Let’s remind ourself of a very simple yet power full graph algorithm today, the Dijkstra algorithm, which basically answer the question, what’s the shortest distance from all nodes to a final destination in a graph, this is also usually used to just find the singular shortest path from A → Z, which is just a biproduct of the bigger question of all shortest paths 😄
So, how do you do it? What is the idea behind this graph algorithm?
Well the basic premis is that, if you have the shortest path to a node, and you keep path finding, extending from that shortest path, you could never improve on the answer, meaning every node that you get to using the previous shortest, is final.
Say we have A , B, C, D, and we’re trying to find shortest to D, then starting from A, with min distance 0, we could go to B, or C. But we pick B because A-B is shorter than A-C, then, we update the current best path from A to B’s neighbors and keep checking path based on the best one. Here:
So we would keep a priority queue of current path to each no like so, say we’re at A, then the queue would be populated by A’s neighbor [(2,B), (3,C)] (distance, node), then we move to check B (pop) cause B is shorter, then we push next neighbors into the queue, say that B to C is 2, then the queue would be [(3C), (4C), (4D)]. You could see that since we keep track of all the distances and always get the smallest one, we could never randomly get a new path to a previous node (B) that is shorter than the one we already finish checking (A-B), there will never be an (A-C-B) that would be shorter because, if there is, AC has to be shorter than AB, and we would just select it ealier.
This might be a bit confusing, but when you implement the idea and walk through it, this is the feeling of the algorithm. 😊
So now we understand the basic premis, which basically is a greedy BFS that keep extending and exploring to the shortest path neighbor. I will walk through basic implementation of the algorithm.
The algorithm is in reverse, so, we have A as our destination, we would need a priority queue and a min distance dictionary to keep track of the best distance so far.
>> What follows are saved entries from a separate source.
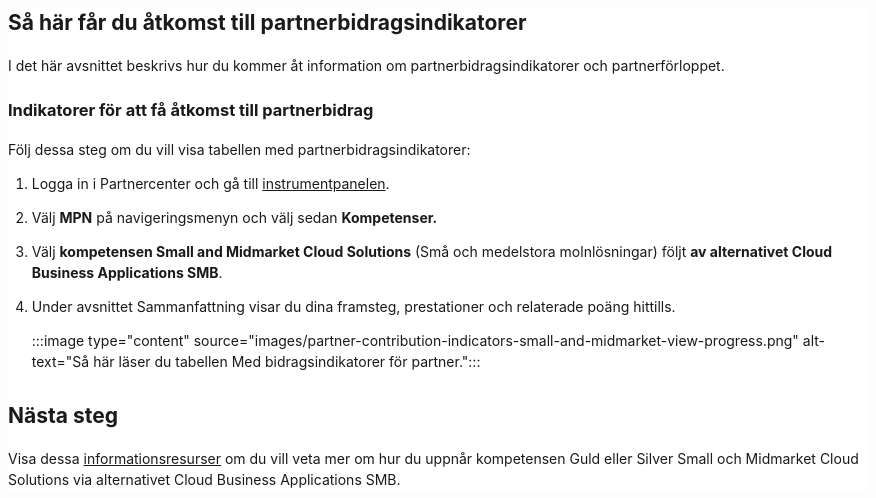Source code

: ## <a name="how-to-access-partner-contribution-indicators"></a>Så här får du åtkomst till partnerbidragsindikatorer

I det här avsnittet beskrivs hur du kommer åt information om partnerbidragsindikatorer och partnerförloppet.

### <a name="access-partner-contribution-indicators"></a>Indikatorer för att få åtkomst till partnerbidrag

Följ dessa steg om du vill visa tabellen med partnerbidragsindikatorer:

1. Logga in i Partnercenter och gå till [instrumentpanelen](https://partner.microsoft.com/dashboard).

2. Välj **MPN** på navigeringsmenyn och välj sedan **Kompetenser.**

3. Välj **kompetensen Small and Midmarket Cloud Solutions** (Små och medelstora molnlösningar) följt **av alternativet Cloud Business Applications SMB**.

4. Under avsnittet Sammanfattning visar du dina framsteg, prestationer och relaterade poäng hittills.

   :::image type="content" source="images/partner-contribution-indicators-small-and-midmarket-view-progress.png" alt-text="Så här läser du tabellen Med bidragsindikatorer för partner.":::

## <a name="next-steps"></a>Nästa steg

Visa dessa [informationsresurser](https://partner.microsoft.com/training/assets/collection/cloud-business-applications-smb-option-for-smmcs-competency-attainment#/) om du vill veta mer om hur du uppnår kompetensen Guld eller Silver Small och Midmarket Cloud Solutions via alternativet Cloud Business Applications SMB.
So start with minDist = {A: 0, … Z: infinity}, queue = [(0, A)]. Notice how we set all the mindistance of all nodes to infinity.
Then we pop the smallest distance (A), then start to explore it’s neighbors.
- If edge from current node (A) to neighbor plus current minDist, is less than the found min distance (minDist[neighbor]), then we push it on to the queue for further exploration
- If not, then that means the current node to neighbor path would just be too long, we’ve already found a better path, so we wont explore it, so no push
Then we repeat until the queue is empty. The loop is essentially:
- Get current shortest path in queue
- Update the shorest path to node’s neighbors and add those to queue for exploration
Every time we pop a node from the queue, that distance IS the shortest path.
The code looks simply like so
edges = [(node, dist), ...] # each edge has a weight
graph = {node: edges, ...} # this is the adjacency graph
destination = n # let's say node n
queue = {(0, n)} # distance 0, node n
dist = {i: math.inf for i in range(n)} # min distance dict
dist[n] = 0
# we are assuming this is a priority queue, with ppush, and ppop
while queue:
d, node = queue.ppop()
if d != dist[node]: continue # just some optimization, we skip if the poped is not shortest path
for nei, edge in graph[node]:
if dist[nei] > edge + d:
# if the new path is shorter than found path, we add it for further exploration
dist[nei] = edge + d
queue.ppush((edge+d, nei))
print(dist)
# this will be the final resuling shortest pathsAdditionally, if you want to keep the actual nodes list for the shortest path, all you need to do is to keep the previous node that leads to the current node in the dist. So each entry would look like
Node: shortest_distance, previous_node
And we would just need to reversely traverse the node to find the path.